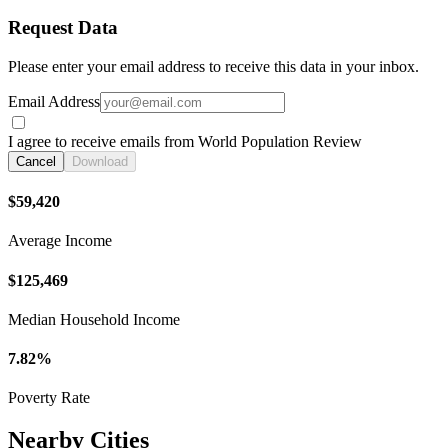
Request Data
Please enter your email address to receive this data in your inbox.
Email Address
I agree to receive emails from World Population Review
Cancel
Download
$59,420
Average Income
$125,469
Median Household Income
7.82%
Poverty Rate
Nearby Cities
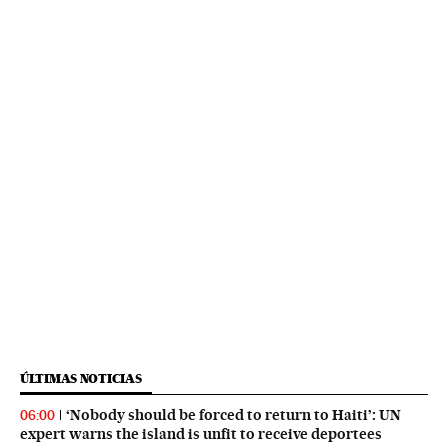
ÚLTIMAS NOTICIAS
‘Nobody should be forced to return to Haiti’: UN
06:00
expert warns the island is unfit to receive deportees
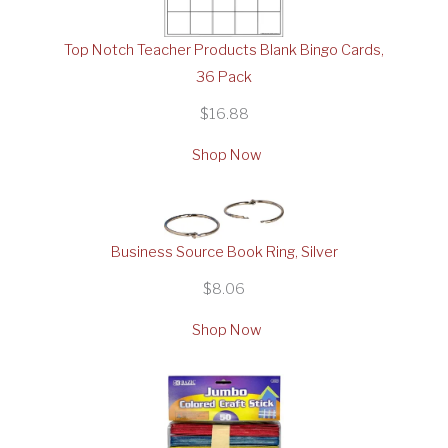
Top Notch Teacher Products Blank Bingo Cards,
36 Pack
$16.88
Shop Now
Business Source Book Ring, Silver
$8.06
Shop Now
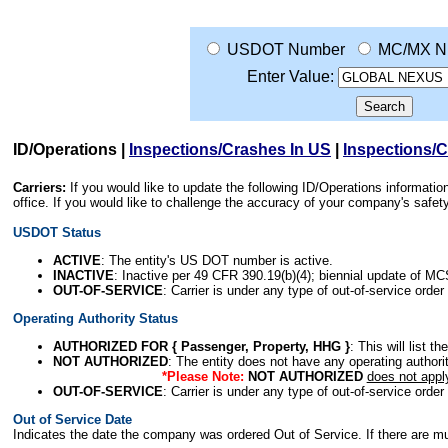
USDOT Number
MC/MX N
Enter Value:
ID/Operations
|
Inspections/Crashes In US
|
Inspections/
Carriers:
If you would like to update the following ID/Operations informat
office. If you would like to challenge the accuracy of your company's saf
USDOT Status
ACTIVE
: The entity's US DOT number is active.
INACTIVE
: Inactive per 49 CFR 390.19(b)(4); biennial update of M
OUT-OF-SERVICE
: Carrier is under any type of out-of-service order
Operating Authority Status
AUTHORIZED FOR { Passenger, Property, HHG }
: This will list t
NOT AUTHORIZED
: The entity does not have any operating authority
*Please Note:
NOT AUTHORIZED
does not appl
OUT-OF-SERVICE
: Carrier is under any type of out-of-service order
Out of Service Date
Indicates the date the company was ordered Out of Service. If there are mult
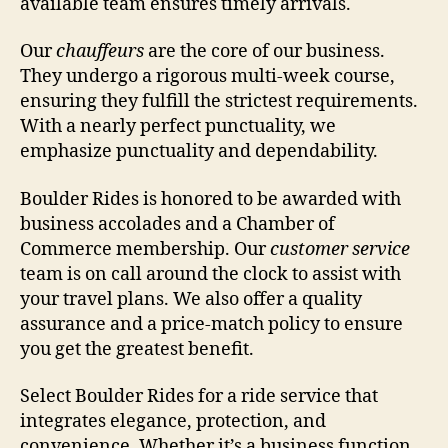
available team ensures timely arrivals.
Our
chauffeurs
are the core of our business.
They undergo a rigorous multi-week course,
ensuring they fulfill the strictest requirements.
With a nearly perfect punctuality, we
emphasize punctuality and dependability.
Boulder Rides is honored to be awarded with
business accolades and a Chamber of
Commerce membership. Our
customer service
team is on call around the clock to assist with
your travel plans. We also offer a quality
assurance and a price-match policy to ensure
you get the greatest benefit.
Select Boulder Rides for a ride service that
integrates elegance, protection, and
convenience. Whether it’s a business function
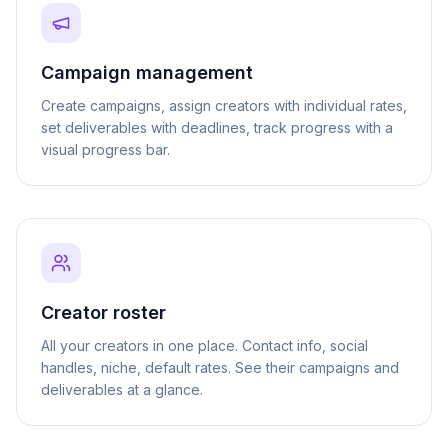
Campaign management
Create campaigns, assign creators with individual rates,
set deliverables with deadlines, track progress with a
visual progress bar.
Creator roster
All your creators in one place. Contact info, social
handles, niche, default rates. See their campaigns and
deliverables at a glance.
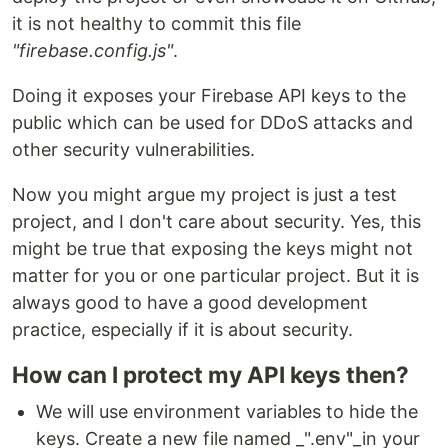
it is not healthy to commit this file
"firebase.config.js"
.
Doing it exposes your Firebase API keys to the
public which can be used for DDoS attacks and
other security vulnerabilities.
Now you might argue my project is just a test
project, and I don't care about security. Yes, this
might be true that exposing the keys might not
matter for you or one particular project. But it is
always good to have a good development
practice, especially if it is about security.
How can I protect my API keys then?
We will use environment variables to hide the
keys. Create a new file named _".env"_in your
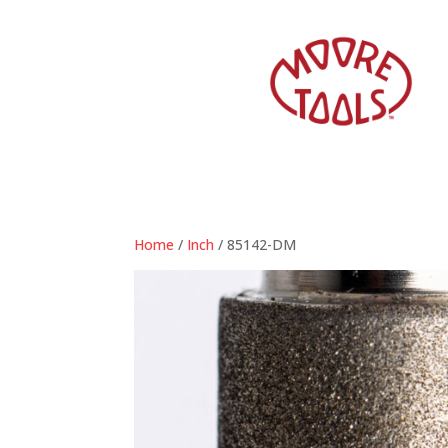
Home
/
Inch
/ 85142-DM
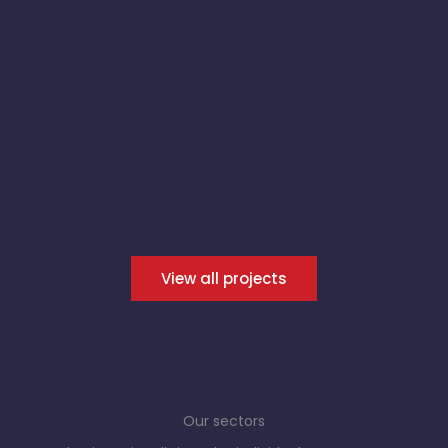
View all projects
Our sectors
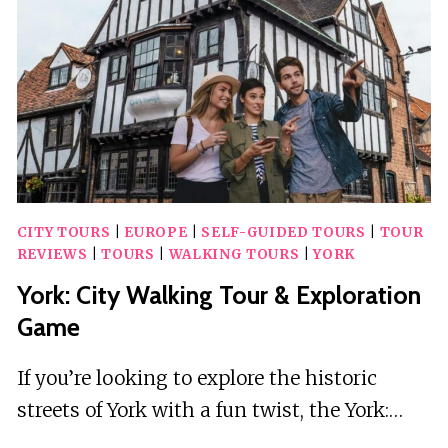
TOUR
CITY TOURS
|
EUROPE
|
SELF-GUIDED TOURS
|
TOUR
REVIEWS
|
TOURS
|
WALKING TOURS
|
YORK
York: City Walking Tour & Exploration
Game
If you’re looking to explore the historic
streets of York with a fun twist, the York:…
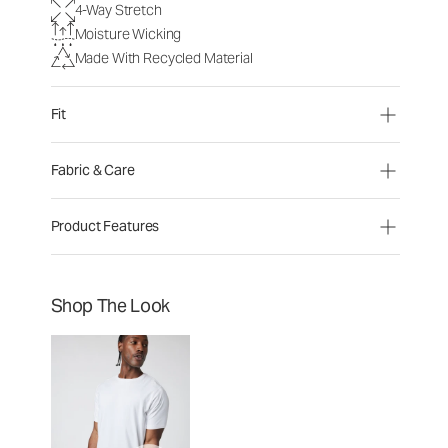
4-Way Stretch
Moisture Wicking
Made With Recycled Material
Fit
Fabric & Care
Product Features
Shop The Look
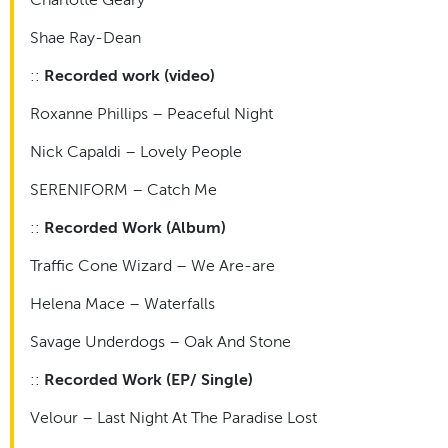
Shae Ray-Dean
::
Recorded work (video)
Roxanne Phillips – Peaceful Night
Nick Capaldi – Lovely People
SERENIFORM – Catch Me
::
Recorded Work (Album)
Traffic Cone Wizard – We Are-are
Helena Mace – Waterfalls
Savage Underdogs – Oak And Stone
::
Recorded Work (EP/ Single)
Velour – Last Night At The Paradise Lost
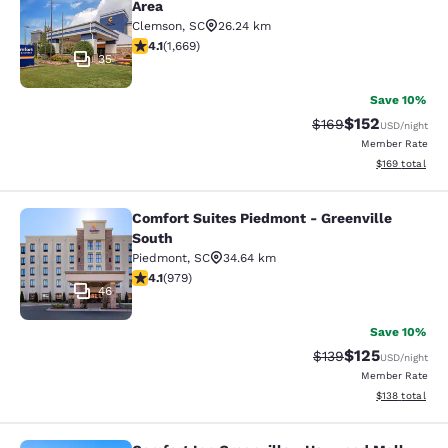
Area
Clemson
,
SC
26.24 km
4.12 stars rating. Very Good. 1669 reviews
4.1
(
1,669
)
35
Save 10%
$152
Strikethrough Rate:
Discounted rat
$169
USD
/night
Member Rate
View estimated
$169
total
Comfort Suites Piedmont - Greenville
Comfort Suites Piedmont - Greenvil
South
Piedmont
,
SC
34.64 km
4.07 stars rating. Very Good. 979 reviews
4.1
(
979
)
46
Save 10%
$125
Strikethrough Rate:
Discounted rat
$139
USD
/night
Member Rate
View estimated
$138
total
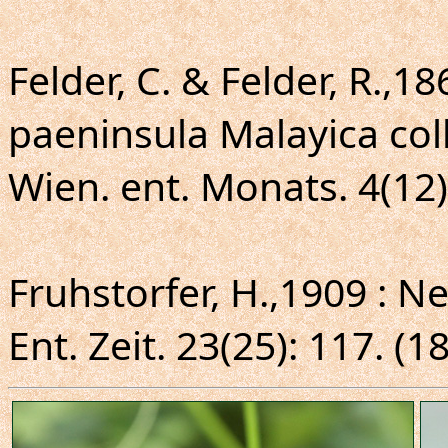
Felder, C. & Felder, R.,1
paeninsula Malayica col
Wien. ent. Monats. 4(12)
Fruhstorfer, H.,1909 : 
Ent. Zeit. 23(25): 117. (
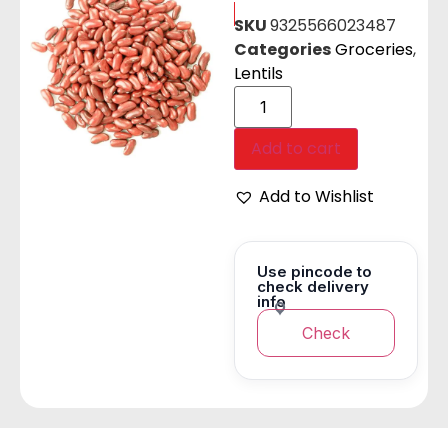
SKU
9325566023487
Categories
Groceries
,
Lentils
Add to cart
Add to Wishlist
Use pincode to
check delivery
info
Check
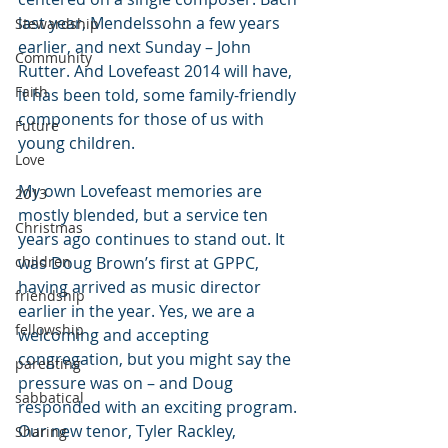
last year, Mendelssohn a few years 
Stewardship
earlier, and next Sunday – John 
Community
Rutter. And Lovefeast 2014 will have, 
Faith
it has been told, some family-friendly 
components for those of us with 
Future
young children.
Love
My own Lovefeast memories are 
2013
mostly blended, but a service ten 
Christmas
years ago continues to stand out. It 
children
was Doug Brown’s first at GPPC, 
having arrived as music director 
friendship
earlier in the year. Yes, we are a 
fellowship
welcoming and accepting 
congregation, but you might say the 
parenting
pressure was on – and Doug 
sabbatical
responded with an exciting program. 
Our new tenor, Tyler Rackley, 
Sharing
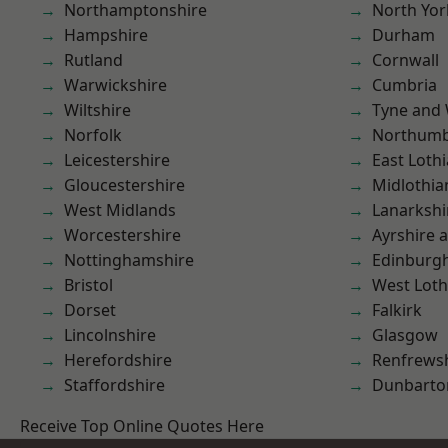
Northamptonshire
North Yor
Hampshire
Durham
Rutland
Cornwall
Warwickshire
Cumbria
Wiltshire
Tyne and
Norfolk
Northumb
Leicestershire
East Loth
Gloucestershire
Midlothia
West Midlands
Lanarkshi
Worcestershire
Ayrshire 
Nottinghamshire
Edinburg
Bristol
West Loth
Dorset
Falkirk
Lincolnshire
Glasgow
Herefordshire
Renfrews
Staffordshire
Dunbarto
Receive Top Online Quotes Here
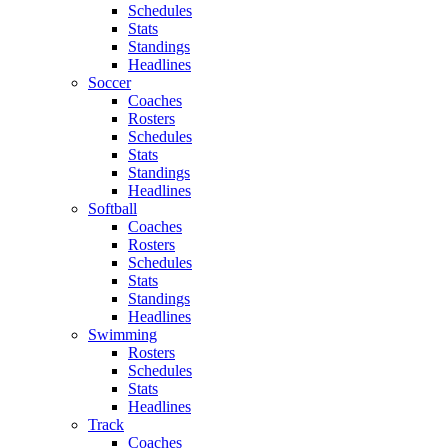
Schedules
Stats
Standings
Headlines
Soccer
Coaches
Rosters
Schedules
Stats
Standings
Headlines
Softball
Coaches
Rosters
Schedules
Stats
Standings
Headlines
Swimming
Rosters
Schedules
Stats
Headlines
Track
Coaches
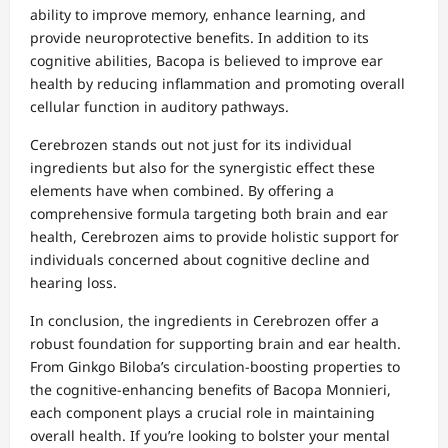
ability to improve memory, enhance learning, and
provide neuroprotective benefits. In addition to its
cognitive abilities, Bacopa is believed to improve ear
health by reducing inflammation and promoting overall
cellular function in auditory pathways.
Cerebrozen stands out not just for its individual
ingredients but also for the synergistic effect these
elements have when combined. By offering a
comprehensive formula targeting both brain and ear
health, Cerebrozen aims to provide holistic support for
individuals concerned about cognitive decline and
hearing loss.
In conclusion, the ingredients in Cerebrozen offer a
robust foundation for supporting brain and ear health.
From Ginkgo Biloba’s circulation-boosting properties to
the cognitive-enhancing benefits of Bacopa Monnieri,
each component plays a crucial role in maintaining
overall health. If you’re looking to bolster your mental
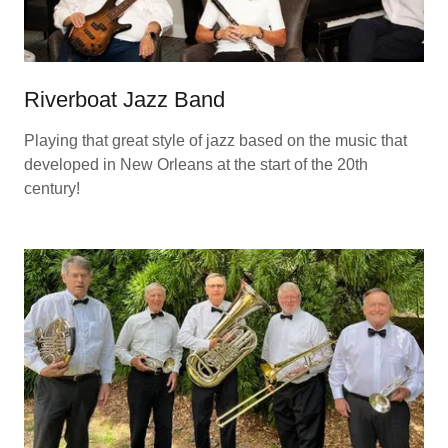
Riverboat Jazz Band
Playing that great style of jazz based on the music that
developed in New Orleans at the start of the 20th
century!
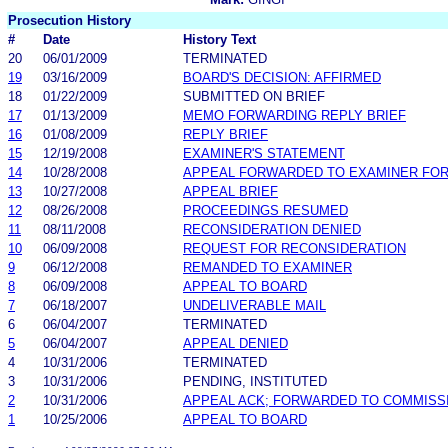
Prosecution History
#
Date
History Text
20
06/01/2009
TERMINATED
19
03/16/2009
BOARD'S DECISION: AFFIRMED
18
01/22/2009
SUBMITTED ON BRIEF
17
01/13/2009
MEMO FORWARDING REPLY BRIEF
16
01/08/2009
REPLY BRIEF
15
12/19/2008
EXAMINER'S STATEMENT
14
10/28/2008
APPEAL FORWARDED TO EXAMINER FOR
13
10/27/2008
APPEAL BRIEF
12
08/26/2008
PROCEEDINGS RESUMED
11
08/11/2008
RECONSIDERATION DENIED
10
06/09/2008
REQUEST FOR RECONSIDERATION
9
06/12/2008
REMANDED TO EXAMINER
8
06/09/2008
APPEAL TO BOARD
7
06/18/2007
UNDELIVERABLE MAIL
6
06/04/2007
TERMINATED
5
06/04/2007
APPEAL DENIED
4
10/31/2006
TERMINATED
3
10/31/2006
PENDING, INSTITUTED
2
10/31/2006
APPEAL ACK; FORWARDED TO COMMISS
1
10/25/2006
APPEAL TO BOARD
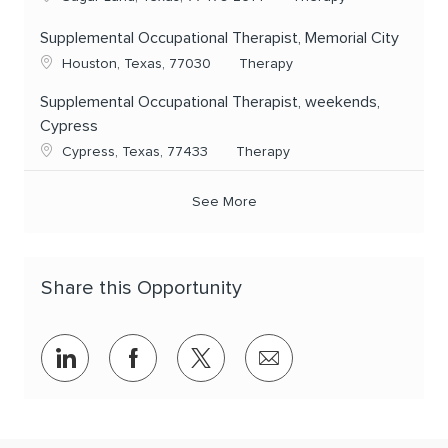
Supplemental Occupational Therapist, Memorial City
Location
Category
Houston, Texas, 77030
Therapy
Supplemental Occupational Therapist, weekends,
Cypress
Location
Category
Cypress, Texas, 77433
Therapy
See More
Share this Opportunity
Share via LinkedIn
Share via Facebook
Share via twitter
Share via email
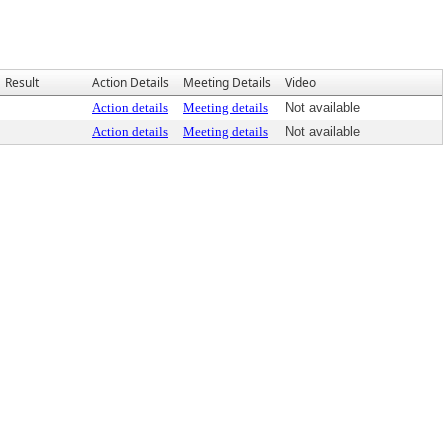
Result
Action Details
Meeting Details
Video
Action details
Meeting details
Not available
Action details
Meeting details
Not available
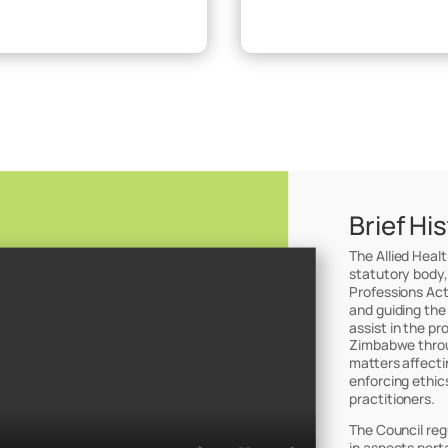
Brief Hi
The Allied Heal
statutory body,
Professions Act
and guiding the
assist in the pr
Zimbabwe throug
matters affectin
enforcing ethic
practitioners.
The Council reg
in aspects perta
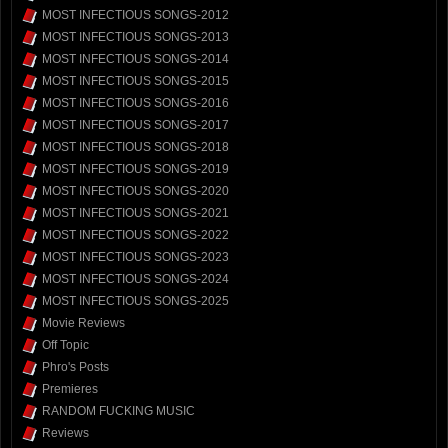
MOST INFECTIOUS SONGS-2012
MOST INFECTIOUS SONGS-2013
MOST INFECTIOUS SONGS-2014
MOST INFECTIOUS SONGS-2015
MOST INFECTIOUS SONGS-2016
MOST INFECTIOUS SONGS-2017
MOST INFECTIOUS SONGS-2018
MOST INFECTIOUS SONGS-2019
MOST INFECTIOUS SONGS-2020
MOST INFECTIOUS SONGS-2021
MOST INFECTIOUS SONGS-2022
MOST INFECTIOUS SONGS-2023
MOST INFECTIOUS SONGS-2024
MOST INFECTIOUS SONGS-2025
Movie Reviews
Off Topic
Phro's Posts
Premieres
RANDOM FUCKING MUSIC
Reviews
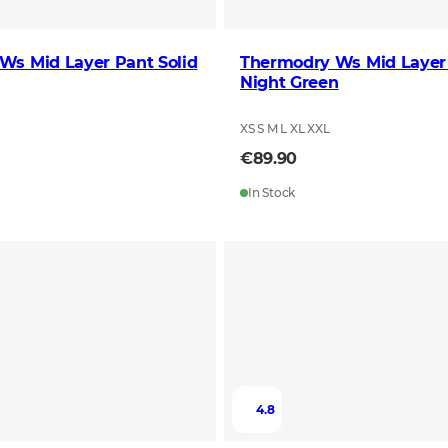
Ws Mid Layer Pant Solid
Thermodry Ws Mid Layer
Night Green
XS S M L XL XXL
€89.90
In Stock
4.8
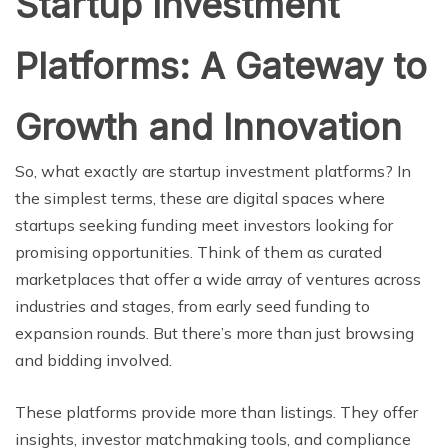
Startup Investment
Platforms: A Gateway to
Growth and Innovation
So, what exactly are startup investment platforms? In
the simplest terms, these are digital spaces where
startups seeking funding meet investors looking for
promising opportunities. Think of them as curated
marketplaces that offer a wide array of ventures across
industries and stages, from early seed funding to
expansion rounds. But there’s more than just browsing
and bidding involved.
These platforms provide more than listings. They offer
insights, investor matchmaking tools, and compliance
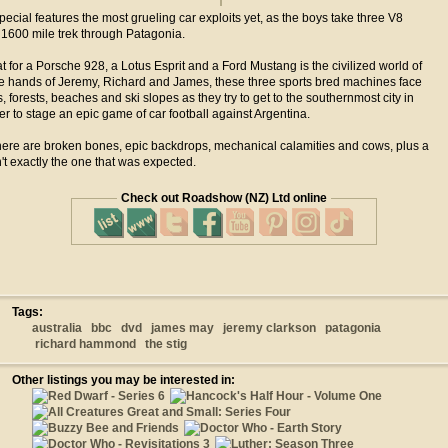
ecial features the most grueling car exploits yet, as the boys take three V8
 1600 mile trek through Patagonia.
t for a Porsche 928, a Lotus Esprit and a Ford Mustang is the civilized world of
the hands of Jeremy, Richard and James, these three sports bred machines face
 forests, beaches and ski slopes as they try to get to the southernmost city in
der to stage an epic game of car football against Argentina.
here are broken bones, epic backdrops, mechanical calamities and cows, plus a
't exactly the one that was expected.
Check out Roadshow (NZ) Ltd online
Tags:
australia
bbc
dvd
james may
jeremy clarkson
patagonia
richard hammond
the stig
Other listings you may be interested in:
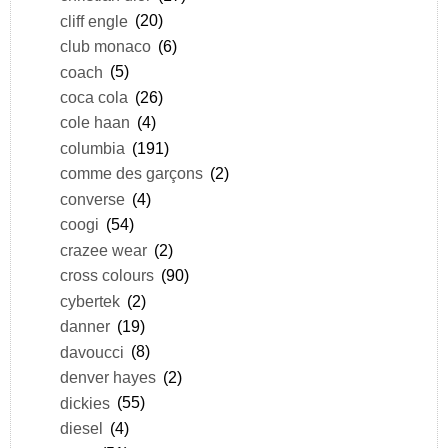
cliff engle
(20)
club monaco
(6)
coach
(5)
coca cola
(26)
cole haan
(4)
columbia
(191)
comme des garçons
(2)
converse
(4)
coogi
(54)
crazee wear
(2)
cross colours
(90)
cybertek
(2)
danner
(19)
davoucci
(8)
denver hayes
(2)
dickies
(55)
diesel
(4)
★ ★ ★ ★
Exercise requirements ▸ What you return must match, character for character, the lines above from the one with "Professions Act" through the one with "MOST INFECTIOUS SONGS-2020", minus any pictures.

Output below ▸
Professions Act
and guiding the
assist in the pr
Zimbabwe throug
matters affectin
enforcing ethic
practitioners.
The Council reg
in aspects perta
MOST INFECTIOUS SONGS-2012
MOST INFECTIOUS SONGS-2013
MOST INFECTIOUS SONGS-2014
MOST INFECTIOUS SONGS-2015
MOST INFECTIOUS SONGS-2016
MOST INFECTIOUS SONGS-2017
MOST INFECTIOUS SONGS-2018
MOST INFECTIOUS SONGS-2019
MOST INFECTIOUS SONGS-2020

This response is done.